Soporific speaker stereotypes
Some weeks ago I sat through yet another presentation that had me drifting into dreamland within minutes. To stay awake, I started to put together a list of stereotypical soporific speakers, much in the spirit of a couple of my earlier posts on project mismanagers and meeting time wasters. It was, I confess, the best time I’ve had at a bad presentation in a long time. Without further ado, here’s my list:
Pete Powerpoint: Peter’s presentations are a vehicle to showcase his undeniable virtuosity at Powerpoint. The content? Who cares. The slides are absolutely brilliant.
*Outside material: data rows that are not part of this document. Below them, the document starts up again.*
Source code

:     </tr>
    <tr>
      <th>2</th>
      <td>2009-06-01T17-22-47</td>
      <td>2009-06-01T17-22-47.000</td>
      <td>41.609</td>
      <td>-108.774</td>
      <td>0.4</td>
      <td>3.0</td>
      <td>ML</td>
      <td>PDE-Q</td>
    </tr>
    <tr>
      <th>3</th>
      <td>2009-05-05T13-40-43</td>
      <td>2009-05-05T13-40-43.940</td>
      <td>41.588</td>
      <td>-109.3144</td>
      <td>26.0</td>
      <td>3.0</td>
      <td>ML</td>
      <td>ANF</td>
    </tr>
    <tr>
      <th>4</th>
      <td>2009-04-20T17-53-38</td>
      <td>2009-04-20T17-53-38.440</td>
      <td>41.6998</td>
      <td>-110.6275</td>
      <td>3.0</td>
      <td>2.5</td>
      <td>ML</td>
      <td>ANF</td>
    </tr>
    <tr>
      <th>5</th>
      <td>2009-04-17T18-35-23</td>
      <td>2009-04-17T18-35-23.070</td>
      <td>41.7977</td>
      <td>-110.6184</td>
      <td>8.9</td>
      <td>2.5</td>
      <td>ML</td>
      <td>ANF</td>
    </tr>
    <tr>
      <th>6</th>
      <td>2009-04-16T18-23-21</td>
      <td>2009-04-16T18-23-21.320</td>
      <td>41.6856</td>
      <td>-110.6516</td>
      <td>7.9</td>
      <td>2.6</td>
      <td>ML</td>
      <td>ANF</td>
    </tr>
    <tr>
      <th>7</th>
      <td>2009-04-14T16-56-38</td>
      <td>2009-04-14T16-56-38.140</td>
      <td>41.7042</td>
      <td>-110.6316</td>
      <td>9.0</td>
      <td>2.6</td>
Freda Funny-font: Freda loves visual aids. Her problem is that she uses unreadable fonts.
Marty Mumbler: Martin has something useful to say, I’m sure. The only problem is I can’t figure out what it is. His presentations invariably consist of an inaudible issuance of intonations that even those in the front row cannot interpret.
Greta Garbled: Greta has mastered the art of the unfocused presentation. She manages to cram a lot of diverse – but not necessarily relevant – material into her talks. It’s quite a challenge to figure out what she’s going on about.
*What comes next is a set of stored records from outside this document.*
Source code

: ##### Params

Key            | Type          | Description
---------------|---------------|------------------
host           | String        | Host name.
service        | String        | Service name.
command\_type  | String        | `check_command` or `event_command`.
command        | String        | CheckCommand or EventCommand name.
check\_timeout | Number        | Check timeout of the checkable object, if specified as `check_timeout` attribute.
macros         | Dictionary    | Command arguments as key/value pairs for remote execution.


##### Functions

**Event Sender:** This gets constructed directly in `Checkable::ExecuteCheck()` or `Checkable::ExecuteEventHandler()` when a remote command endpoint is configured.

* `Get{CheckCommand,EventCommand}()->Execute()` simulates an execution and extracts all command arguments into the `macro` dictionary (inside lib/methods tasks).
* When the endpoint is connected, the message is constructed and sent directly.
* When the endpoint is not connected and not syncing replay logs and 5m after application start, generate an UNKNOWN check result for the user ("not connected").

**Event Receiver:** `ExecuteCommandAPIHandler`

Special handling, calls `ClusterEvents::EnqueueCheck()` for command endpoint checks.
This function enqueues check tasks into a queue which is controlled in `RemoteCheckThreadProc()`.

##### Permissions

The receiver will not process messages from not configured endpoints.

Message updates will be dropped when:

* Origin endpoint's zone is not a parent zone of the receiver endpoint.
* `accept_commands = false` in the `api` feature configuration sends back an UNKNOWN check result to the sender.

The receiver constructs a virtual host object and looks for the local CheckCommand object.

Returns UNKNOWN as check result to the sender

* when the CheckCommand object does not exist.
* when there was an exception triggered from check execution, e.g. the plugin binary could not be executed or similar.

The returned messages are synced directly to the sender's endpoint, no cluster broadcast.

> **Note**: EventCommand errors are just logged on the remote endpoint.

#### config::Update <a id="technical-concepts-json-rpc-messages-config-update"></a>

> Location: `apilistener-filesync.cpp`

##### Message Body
Barry Backside: Barry’s presentations can actually be quite good – if only I could get to see them. His problem is that he refuses to face his audience while speaking, often unwittingly covering his slides, or the whiteboard or whatever visual aid he’s using.
Umberto Unprepared: Umberto likes to wing it, but unfortunately ends up crashing every time. He never prepares for his presentations, and it invariably shows right from his starting stutter to his final fumble.
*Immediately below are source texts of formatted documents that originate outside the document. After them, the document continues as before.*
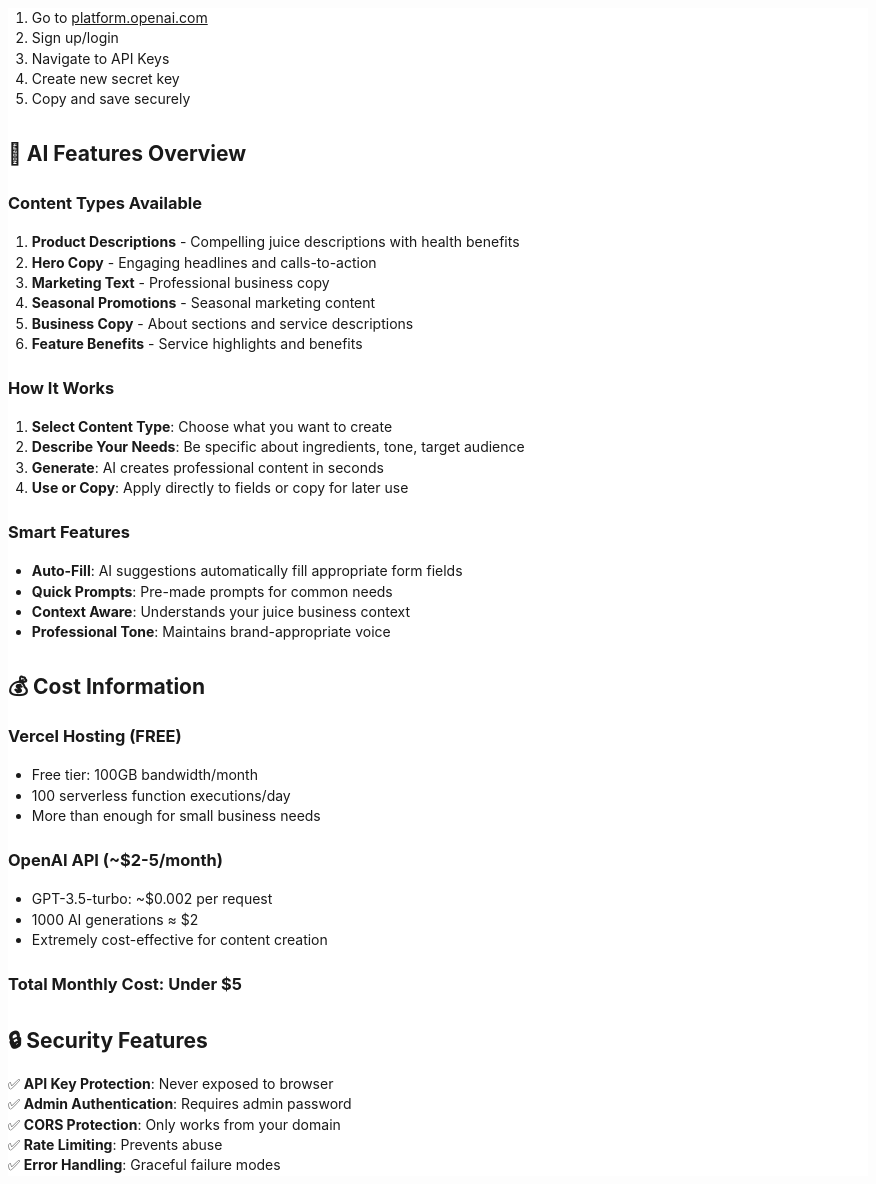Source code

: 1. Go to [platform.openai.com](https://platform.openai.com)
2. Sign up/login
3. Navigate to API Keys
4. Create new secret key
5. Copy and save securely

## 🎯 **AI Features Overview**

### **Content Types Available**
1. **Product Descriptions** - Compelling juice descriptions with health benefits
2. **Hero Copy** - Engaging headlines and calls-to-action
3. **Marketing Text** - Professional business copy
4. **Seasonal Promotions** - Seasonal marketing content
5. **Business Copy** - About sections and service descriptions
6. **Feature Benefits** - Service highlights and benefits

### **How It Works**
1. **Select Content Type**: Choose what you want to create
2. **Describe Your Needs**: Be specific about ingredients, tone, target audience
3. **Generate**: AI creates professional content in seconds
4. **Use or Copy**: Apply directly to fields or copy for later use

### **Smart Features**
- **Auto-Fill**: AI suggestions automatically fill appropriate form fields
- **Quick Prompts**: Pre-made prompts for common needs
- **Context Aware**: Understands your juice business context
- **Professional Tone**: Maintains brand-appropriate voice

## 💰 **Cost Information**

### **Vercel Hosting** (FREE)
- Free tier: 100GB bandwidth/month
- 100 serverless function executions/day
- More than enough for small business needs

### **OpenAI API** (~$2-5/month)
- GPT-3.5-turbo: ~$0.002 per request
- 1000 AI generations ≈ $2
- Extremely cost-effective for content creation

### **Total Monthly Cost: Under $5**

## 🔒 **Security Features**

✅ **API Key Protection**: Never exposed to browser  
✅ **Admin Authentication**: Requires admin password  
✅ **CORS Protection**: Only works from your domain  
✅ **Rate Limiting**: Prevents abuse  
✅ **Error Handling**: Graceful failure modes  
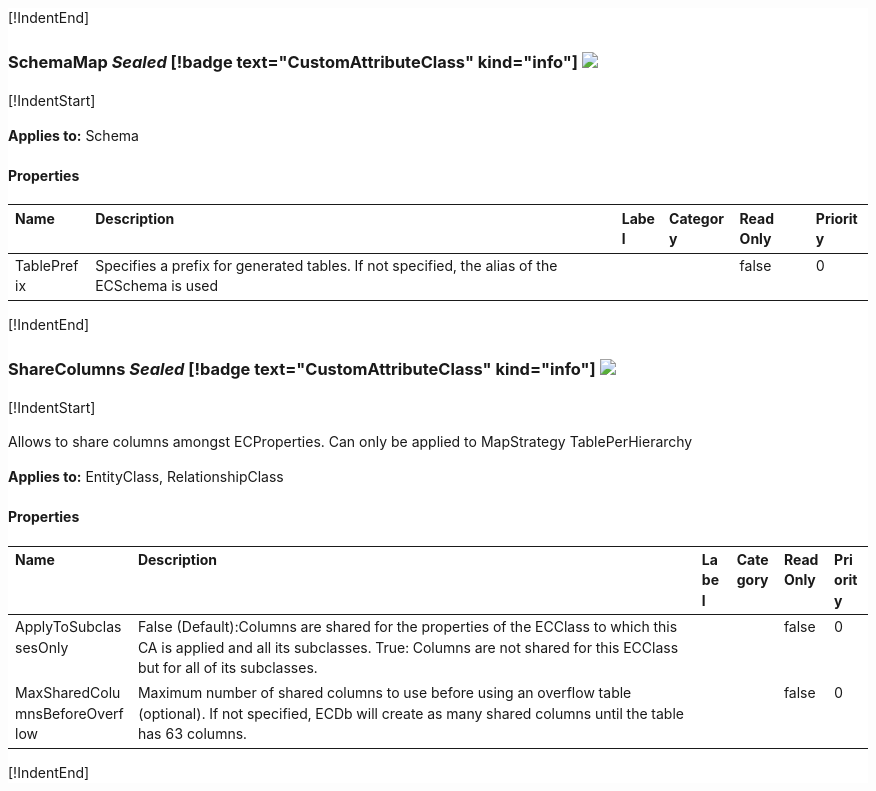 [!IndentEnd]
### **SchemaMap** *Sealed* [!badge text="CustomAttributeClass" kind="info"] [<img src=".././media/imodel-schema-editor-icon.png">](https://imodelschemaeditor.bentley.com/?stage=browse&elementtype=CustomAttributeClass&id=ECDbMap.SchemaMap)

[!IndentStart]

**Applies to:** Schema
#### Properties

|    Name    | Description |    Label    |  Category  |    Read Only     |    Priority    |
|:-----------|:------------|:------------|:-----------|:-----------------|:---------------|
|TablePrefix|Specifies a prefix for generated tables. If not specified, the alias of the ECSchema is used|||false|0|

[!IndentEnd]
### **ShareColumns** *Sealed* [!badge text="CustomAttributeClass" kind="info"] [<img src=".././media/imodel-schema-editor-icon.png">](https://imodelschemaeditor.bentley.com/?stage=browse&elementtype=CustomAttributeClass&id=ECDbMap.ShareColumns)

[!IndentStart]

Allows to share columns amongst ECProperties. Can only be applied to MapStrategy TablePerHierarchy

**Applies to:** EntityClass, RelationshipClass
#### Properties

|    Name    | Description |    Label    |  Category  |    Read Only     |    Priority    |
|:-----------|:------------|:------------|:-----------|:-----------------|:---------------|
|ApplyToSubclassesOnly|False (Default):Columns are shared for the properties of the ECClass to which this CA is applied and all its subclasses. True: Columns are not shared for this ECClass but for all of its subclasses.|||false|0|
|MaxSharedColumnsBeforeOverflow|Maximum number of shared columns to use before using an overflow table (optional). If not specified, ECDb will create as many shared columns until the table has 63 columns.|||false|0|

[!IndentEnd]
Oscar Overtime (Thomas Too-much): Oscar is in some ways the extreme opposite of Umberto – he prepares way more material than he has time to deliver. Consequently he ends up going over his allotted time. He’s mastered the art of ignoring frantic signals from meeting moderators and cues from annoyed audiences. He’s prepared all that wonderful material and he’s going to deliver it (all), come what may.
Mike Microphone-Muddler: You’ll hear about half of Mike’s presentation. Unfortunately, it’s impossible to predict which parts of his talk you’ll hear because he keeps drifting in and out of microphone range at random.
No doubt, there are many others I’ve missed in this short list of soporific speakers. I welcome further contributions to the list through your comments.